(New York, NY) – Today PEN America launches Local Heroes: Journalists Covering COVID-19, a digital honor roll to recognize journalists and news organizations for their role in keeping citizens informed and for sustaining democratic accountability amid the coronavirus crisis. As part of PEN America’s work leading up the World Press Freedom Day on May 3, the Local Heroes project is an online celebration of the work local journalists are doing to provide life-or-death reporting at this precarious time.

“Journalists are putting their health, safety, and wellbeing of their loved ones on the line to uncover today’s most vital stories,” said PEN America CEO Suzanne Nossel. “They’re doing so despite the incredible strain on the local journalism industry, which was facing crushing financial pressures and job cuts even before the pandemic set in and is now hard-hit by the economic standstill. While we’re used to spotlighting journalists for World Press Freedom Day in places like Azerbaijan, China and Turkey, this year we’re training our lens closer to home, on Austin, Chicago, Tulsa, and other U.S. cities where journalists are on the frontlines of a story that is dangerous in a different way.”

As part of the Local Heroes initiative, PEN America is profiling and elevating the work of journalists from Atlanta, Austin, Birmingham, Chicago, Denver, Detroit, Raleigh-Durham, Tulsa, and more. Online interviews spotlight ways that journalists are combating misinformation, providing accountability over local and regional officials, and shielding civil liberties at a time when leaders are keen to exploit a crisis to curtail rights.

Alysia Harris and Anna Simonton of Scalawag Magazine in Atlanta, GA and Durham, NC say: When we publish a COVID-19 related story, we ask how can this empower people right now to protect their families, to advocate for their rights as workers, or organize with their neighbors for housing protections.”

Connor Sheets of AL.com in Birmingham, AL says: “One big concern is that many agencies, local governments, law enforcement agencies and other public entities are failing to respond to records requests, denying them on dubious grounds, or delaying response for extended periods of time, and blaming it all on the coronavirus.”

Between now and World Press Freedom Day in May, PEN America is accepting recommendations from across the country to say #ThankYouJournalists. The project will continue to profile reporters who work in for-profit and non-profit newsrooms, for community papers and online-only outlets, for broadcast and print outlets.
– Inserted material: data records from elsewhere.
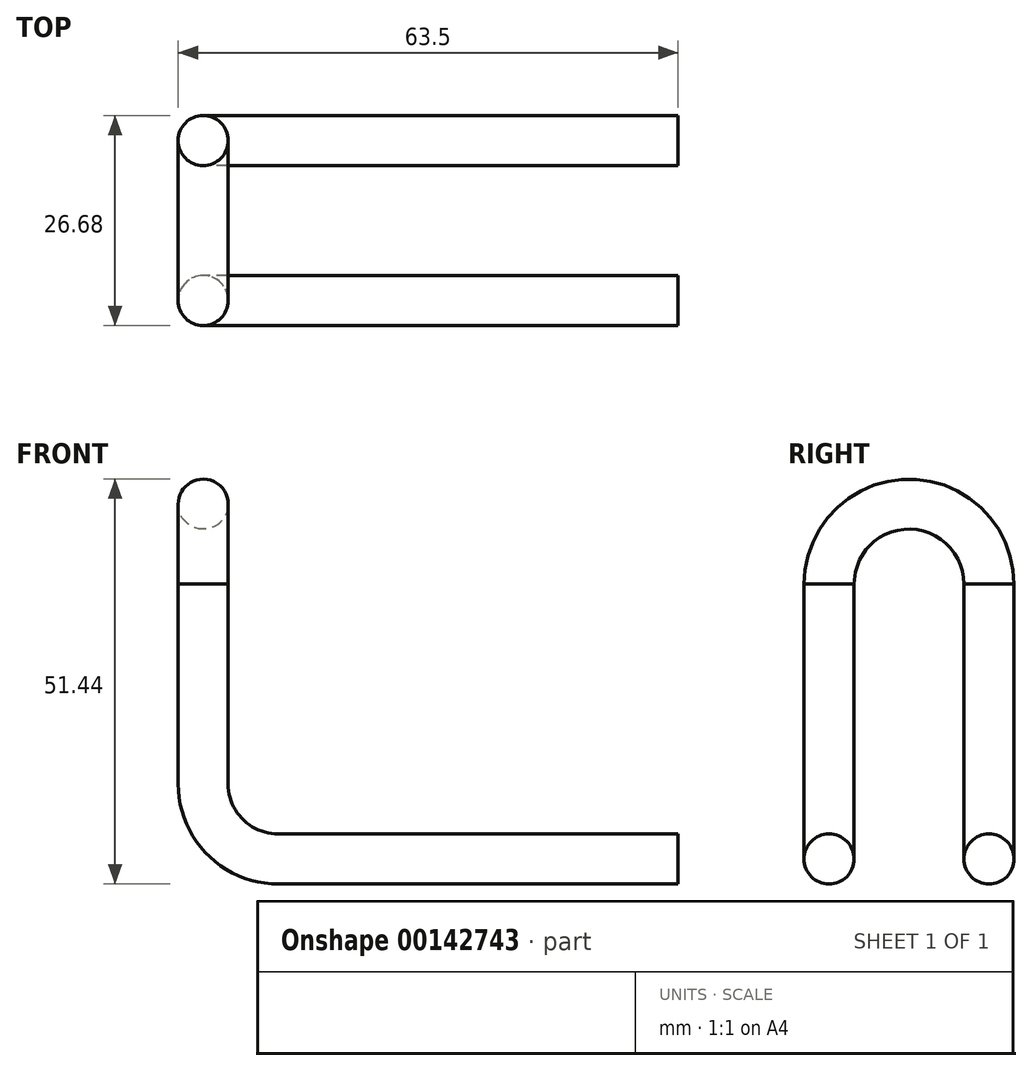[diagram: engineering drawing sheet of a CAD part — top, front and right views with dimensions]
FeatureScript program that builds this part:
annotation { "Feature Type Name" : "Feature", "Feature Type Description" : "" }
export const myFeature = defineFeature(function(context is Context, id is Id, definition is map)
    precondition{}
    {
        {
            var Q0;
            Q0=qCreatedBy(makeId("Front.planeOp"),FACE);
            var sketch = newSketch(context, id + "F0", { "sketchPlane" : qUnion([Q0])});
            skArc(sketch, "E0", {"start": v(-9.53, 0) * mm, "mid": v(-6.74, -6.74) * mm, "end": v(0, -9.53) * mm});
            skLineSegment(sketch, "E1", {"start": v(-9.53, 0) * mm, "end": v(-9.53, 25.4) * mm});
            skLineSegment(sketch, "E2", {"start": v(0, -9.53) * mm, "end": v(50.8, -9.52) * mm});
            skSolve(sketch);
        }
        {
            var Q0;
            Q0=qCreatedBy(makeId("Right.planeOp"),FACE);
            var Q1;
            Q1=sQuery(id+"F0.wireOp",VERTEX,"E2.end");
            cPlane(context, id + "F1", {"entities" : qUnion([Q0, Q1]), "cplaneType" : CPlaneType.PLANE_POINT, "offset" : 25.4 * mm, "width" : 152.4 * mm, "height" : 152.4 * mm});
        }
        {
            var Q0;
            Q0=qCreatedBy(id+"F1.planeOp",FACE);
            var sketch = newSketch(context, id + "F2", { "sketchPlane" : qUnion([Q0])});
            skCircle(sketch, "E3", {"center": v(0, -9.52) * mm, "radius": 3.18 * mm});
            skSolve(sketch);
        }
        {
            var Q0;
            Q0 = qSketchRegion(id + "F2", true);
            var Q1;
            Q1 = qConstructionFilter(qBodyType(qCreatedBy(id + "F2" ,EDGE), BodyType.WIRE), ConstructionObject.NO);
            var Q2;
            Q2 = qConstructionFilter(qBodyType(qCreatedBy(id + "F0" ,EDGE), BodyType.WIRE), ConstructionObject.NO);
            sweep(context, id + "F3", {"profiles" : qUnion([Q0]), "surfaceProfiles" : qUnion([Q1]), "path" : qUnion([Q2])});
        }
        {
            var Q0;
            Q0=qCreatedBy(makeId("Front.planeOp"),FACE);
            cPlane(context, id + "F4", {"entities" : qUnion([Q0]), "cplaneType" : CPlaneType.OFFSET, "offset" : 10.16 * mm, "oppositeDirection" : true, "width" : 152.4 * mm, "height" : 152.4 * mm});
        }
        {
            var Q0;
            Q0=makeQuery(id+"F3.opSweep","SWEPT_BODY",BODY,{"disambiguationData":[OSD([sQuery(id+"F0.wireOp",EDGE,"E1"),sQuery(id+"F2.wireOp",EDGE,"E3")])]});
            var Q1;
            Q1=qCreatedBy(id+"F4.planeOp",FACE);
            mirror(context, id + "F5", {"entities" : qUnion([Q0]), "mirrorPlane" : qUnion([Q1])});
        }
        {
            var Q0;
            Q0=makeQuery(id+"F3.opSweep","CAP_FACE",FACE,{"disambiguationData":[OSD([sQuery(id+"F0.wireOp",VERTEX,"E1.end"),sQuery(id+"F2.wireOp",EDGE,"E3")])],"isStart":false});
            var sketch = newSketch(context, id + "F6", { "sketchPlane" : qUnion([Q0])});
            skCircle(sketch, "E4.0", {"center": v(-9.53, 0) * mm, "radius": 3.18 * mm});
            skLineSegment(sketch, "E5", {"start": v(-48.08, 10.16) * mm, "end": v(-9.53, 10.16) * mm, "construction": true});
            skCircle(sketch, "E6.0", {"center": v(-9.53, 20.32) * mm, "radius": 3.18 * mm, "construction": true});
            skLineSegment(sketch, "E7", {"start": v(-9.53, 0) * mm, "end": v(-9.53, 20.32) * mm, "construction": true});
            skSolve(sketch);
        }
        {
            var Q0;
            Q0 = qSketchRegion(id + "F6", true);
            var Q1;
            Q1=sQuery(id+"F6.wireOp",EDGE,"E5");
            revolve(context, id + "F7", {"entities" : qUnion([Q0]), "axis" : qUnion([Q1]), "revolveType" : RevolveType.ONE_DIRECTION, "oppositeDirection" : true, "angle" : 180 * degree});
        }
    });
PEN America is providing seven additional ways for Members and supporters to support strong accountability journalism at a moment of crisis. And this week, PEN America will launch a nationwide petition calling for federal relief funds for local reporting.

Last year, PEN America brought World Press Freedom Day to the U.S. for the first time, fanning out across the country to hold discussions and events about the powerful role of local news,” said Katie Zanecchia, director of national outreach at PEN America. “A global pandemic forced us to change up those plans this year. But it’s also provided us a stark example of the crucial role journalists are playing during this emergency when their own industry and their own lives are in jeopardy.”

PEN America last year released Losing the News, a comprehensive national report looking at the bleak financial picture of local reporting across the country, but also proposing innovative new ways to transform local journalism. The organization is also leading a campaign on Capitol Hill to ensure the next coronavirus relief package includes funding for local press.